The Good Mechanics of Continuous Improvement have given us a culture of feed-back. Feed back is worshiped. There is a whole subindustry on ‘how to give feed back’. It appeals to honesty, transparency, learning, accountability, leadership, openness, performance management, and the entire Father Christmas List of Good Management. Who can argue against?
Not me. Well, a bit. Because it also leads to a rather mechanistic view of the organization that focuses on errors and fixes, on continuous improvement and natural feed back, loop learning. It’s Cybernetics as its best. And as a (very) old president of a Society of Medical Cybernetics, I can’t really dismiss that. But very often feedback loops lead to trivial incrementalism.
My problem is the hijacking of most of management airtime in some places. I feedback to you, you feedback to me, and we declare this space honest and good. Above all, we feel good. We’ve done it. I am nor sure what we have learnt, or will do different.

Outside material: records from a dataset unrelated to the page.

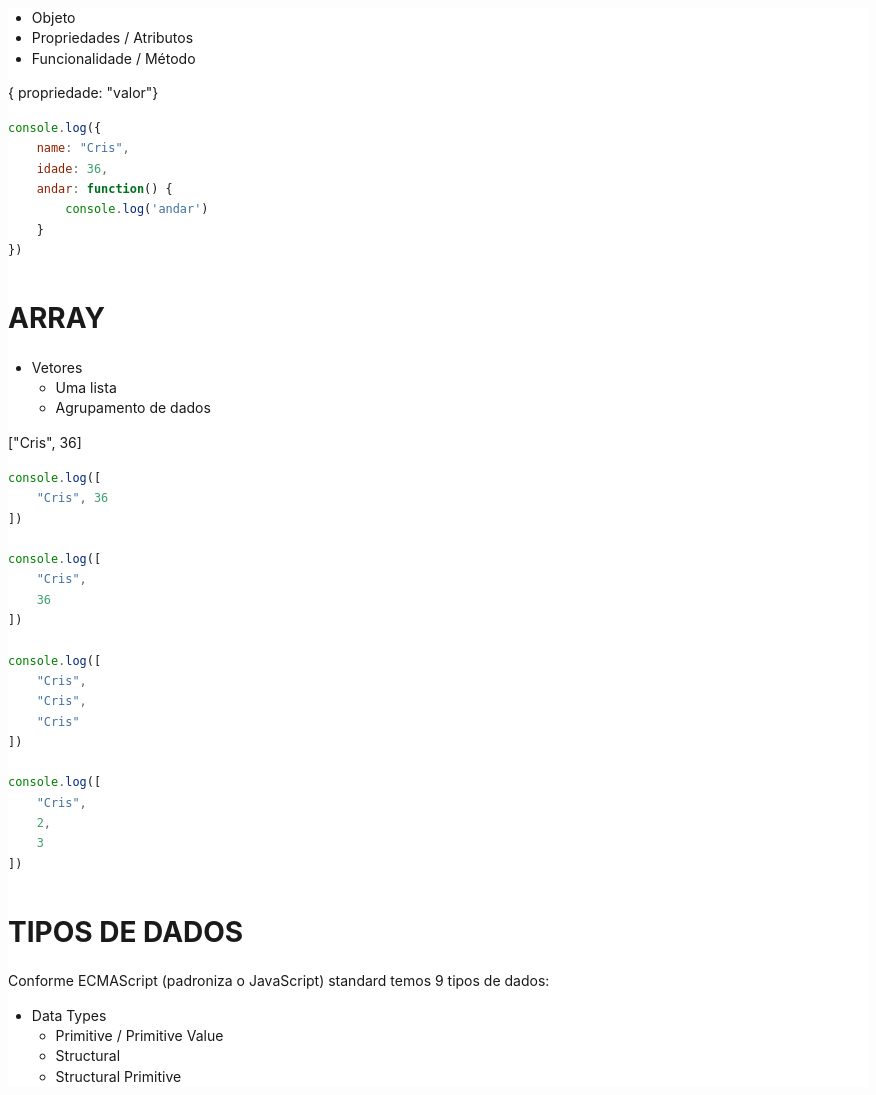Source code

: * Objeto
* Propriedades / Atributos
* Funcionalidade / Método

{ propriedade: "valor"}

```js
console.log({
    name: "Cris",
    idade: 36,
    andar: function() {
        console.log('andar')
    }
})
```

# ARRAY

* Vetores
    * Uma lista
    * Agrupamento de dados

["Cris", 36]

```js
console.log([
    "Cris", 36
])

console.log([
    "Cris", 
    36
])

console.log([
    "Cris",
    "Cris",
    "Cris"
])

console.log([
    "Cris",
    2,
    3
])
```

# TIPOS DE DADOS

Conforme ECMAScript (padroniza o JavaScript) standard temos 9 tipos de dados:

* Data Types
    * Primitive / Primitive Value
    * Structural
    * Structural Primitive
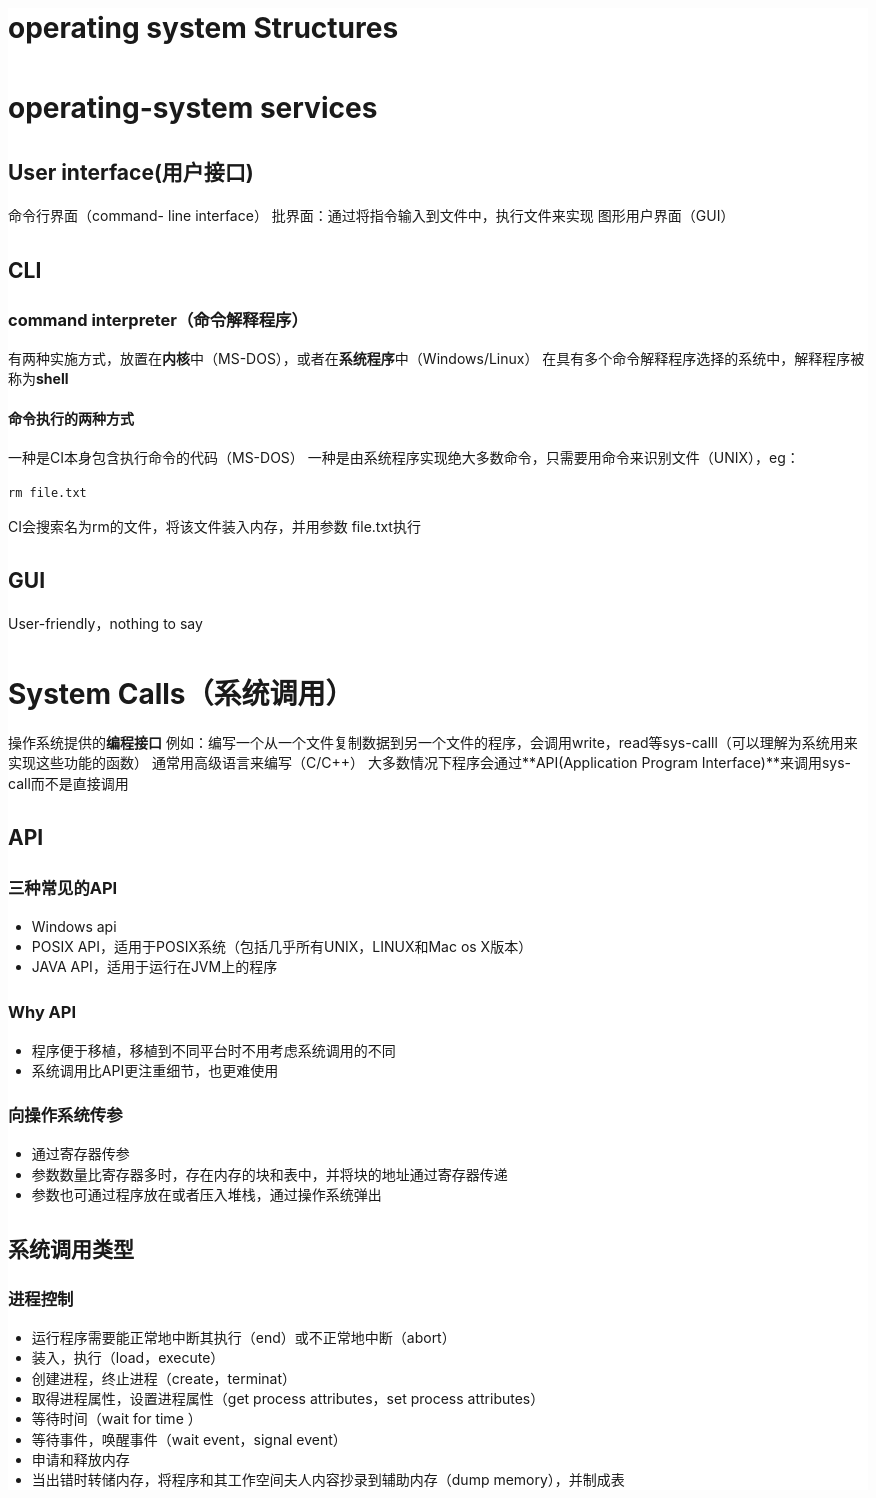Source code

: # operating system  Structures
# operating-system services
## User interface(用户接口)
命令行界面（command- line interface）
批界面：通过将指令输入到文件中，执行文件来实现
图形用户界面（GUI）

## CLI
### command interpreter（命令解释程序）
有两种实施方式，放置在**内核**中（MS-DOS），或者在**系统程序**中（Windows/Linux）
在具有多个命令解释程序选择的系统中，解释程序被称为**shell**

#### 命令执行的两种方式
一种是CI本身包含执行命令的代码（MS-DOS）
一种是由系统程序实现绝大多数命令，只需要用命令来识别文件（UNIX），eg：
```shell
rm file.txt
```
CI会搜索名为rm的文件，将该文件装入内存，并用参数 file.txt执行
## GUI
User-friendly，nothing to say

# System Calls（系统调用）

操作系统提供的**编程接口**
例如：编写一个从一个文件复制数据到另一个文件的程序，会调用write，read等sys-calll（可以理解为系统用来实现这些功能的函数）
通常用高级语言来编写（C/C++）
大多数情况下程序会通过**API(Application Program Interface)**来调用sys-call而不是直接调用

## API
### 三种常见的API
* Windows api
* POSIX API，适用于POSIX系统（包括几乎所有UNIX，LINUX和Mac os X版本）
* JAVA  API，适用于运行在JVM上的程序
### Why API
* 程序便于移植，移植到不同平台时不用考虑系统调用的不同
* 系统调用比API更注重细节，也更难使用
### 向操作系统传参

* 通过寄存器传参
* 参数数量比寄存器多时，存在内存的块和表中，并将块的地址通过寄存器传递
* 参数也可通过程序放在或者压入堆栈，通过操作系统弹出
## 系统调用类型
### 进程控制
* 运行程序需要能正常地中断其执行（end）或不正常地中断（abort）
* 装入，执行（load，execute）
* 创建进程，终止进程（create，terminat）
* 取得进程属性，设置进程属性（get process attributes，set process attributes）
* 等待时间（wait for time ）
* 等待事件，唤醒事件（wait event，signal event）
* 申请和释放内存
* 当出错时转储内存，将程序和其工作空间夫人内容抄录到辅助内存（dump memory），并制成表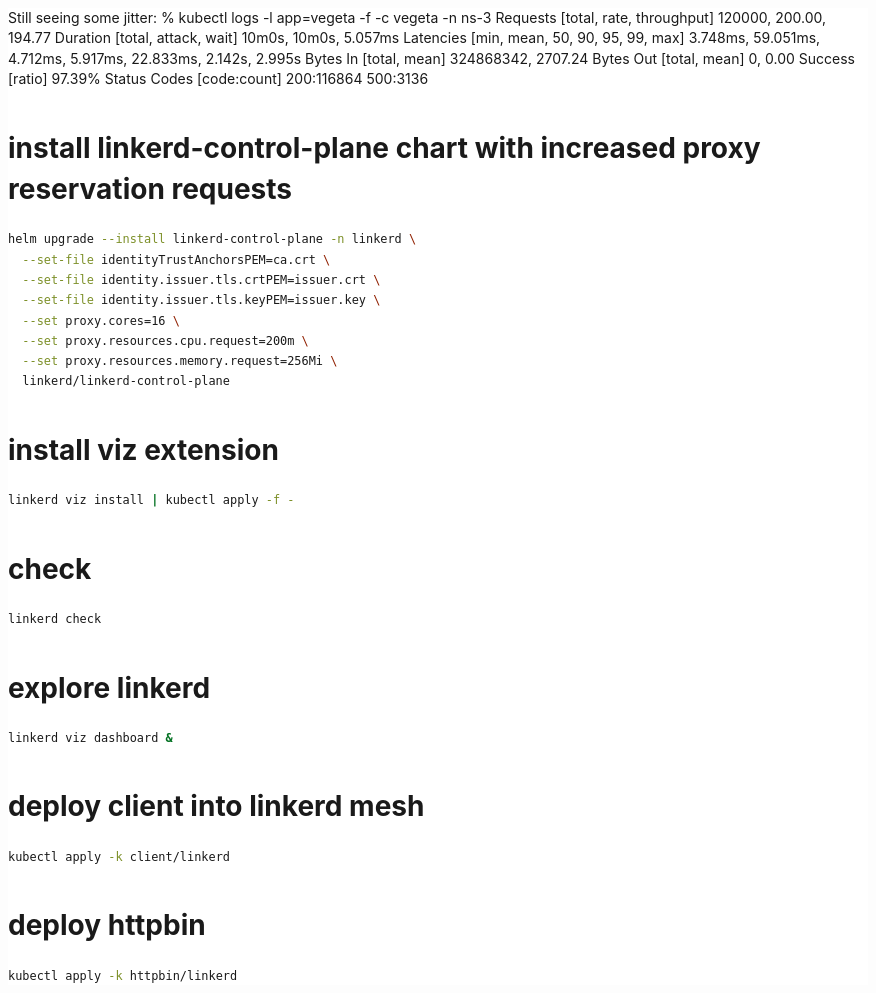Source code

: Still seeing some jitter:
% kubectl logs -l app=vegeta -f -c vegeta -n ns-3
Requests      [total, rate, throughput]         120000, 200.00, 194.77
Duration      [total, attack, wait]             10m0s, 10m0s, 5.057ms
Latencies     [min, mean, 50, 90, 95, 99, max]  3.748ms, 59.051ms, 4.712ms, 5.917ms, 22.833ms, 2.142s, 2.995s
Bytes In      [total, mean]                     324868342, 2707.24
Bytes Out     [total, mean]                     0, 0.00
Success       [ratio]                           97.39%
Status Codes  [code:count]                      200:116864  500:3136  

# install linkerd-control-plane chart with increased proxy reservation requests
```bash
helm upgrade --install linkerd-control-plane -n linkerd \
  --set-file identityTrustAnchorsPEM=ca.crt \
  --set-file identity.issuer.tls.crtPEM=issuer.crt \
  --set-file identity.issuer.tls.keyPEM=issuer.key \
  --set proxy.cores=16 \
  --set proxy.resources.cpu.request=200m \
  --set proxy.resources.memory.request=256Mi \
  linkerd/linkerd-control-plane
```

# install viz extension
```bash
linkerd viz install | kubectl apply -f -
```

# check
```bash
linkerd check
```

# explore linkerd
```bash
linkerd viz dashboard &
```

# deploy client into linkerd mesh
```bash
kubectl apply -k client/linkerd
```

# deploy httpbin
```bash
kubectl apply -k httpbin/linkerd
```
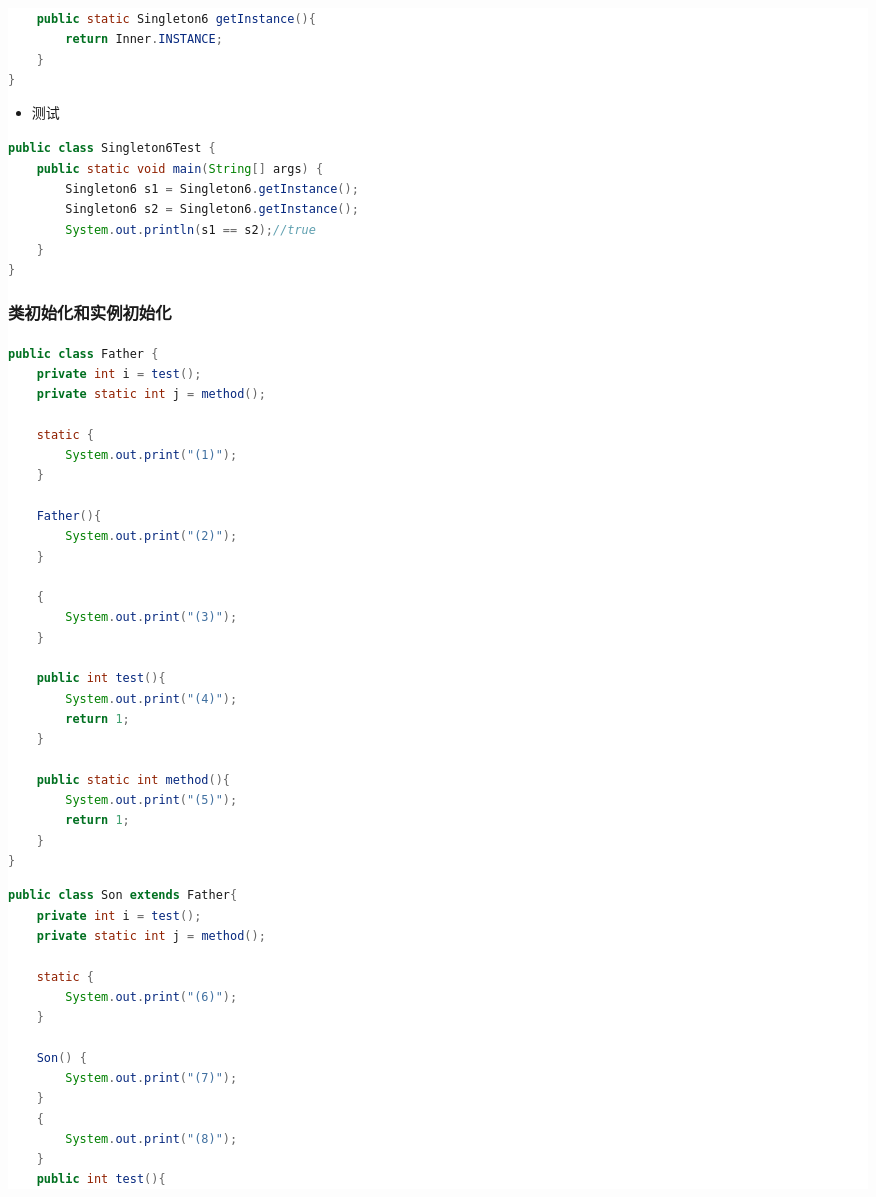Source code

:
```java
    public static Singleton6 getInstance(){
        return Inner.INSTANCE;
    }
}
```

+ 测试

```java
public class Singleton6Test {
    public static void main(String[] args) {
        Singleton6 s1 = Singleton6.getInstance();
        Singleton6 s2 = Singleton6.getInstance();
        System.out.println(s1 == s2);//true
    }
}
```

### 类初始化和实例初始化

```java
public class Father {
    private int i = test();
    private static int j = method();

    static {
        System.out.print("(1)");
    }

    Father(){
        System.out.print("(2)");
    }

    {
        System.out.print("(3)");
    }

    public int test(){
        System.out.print("(4)");
        return 1;
    }

    public static int method(){
        System.out.print("(5)");
        return 1;
    }
}
```

```java
public class Son extends Father{
    private int i = test();
    private static int j = method();

    static {
        System.out.print("(6)");
    }

    Son() {
        System.out.print("(7)");
    }
    {
        System.out.print("(8)");
    }
    public int test(){
```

I am often missing a culture of feed forward, where we look at how we are moving towards a building of a shared future. OK, OK, OK, we also need to feedback about the present, which is always about yesterday. OK. But I want to know how we are building, constructing, creating and messing around with possibilities.
That’s me. Not an Universal Law.
I think we have to many thermostats that take care of the predictable and the achievable ( nothing wrong with this)
I really think we could do with switching off the thermostat from time to time. Maybe we need to experience a bit the overheating or the hibernation.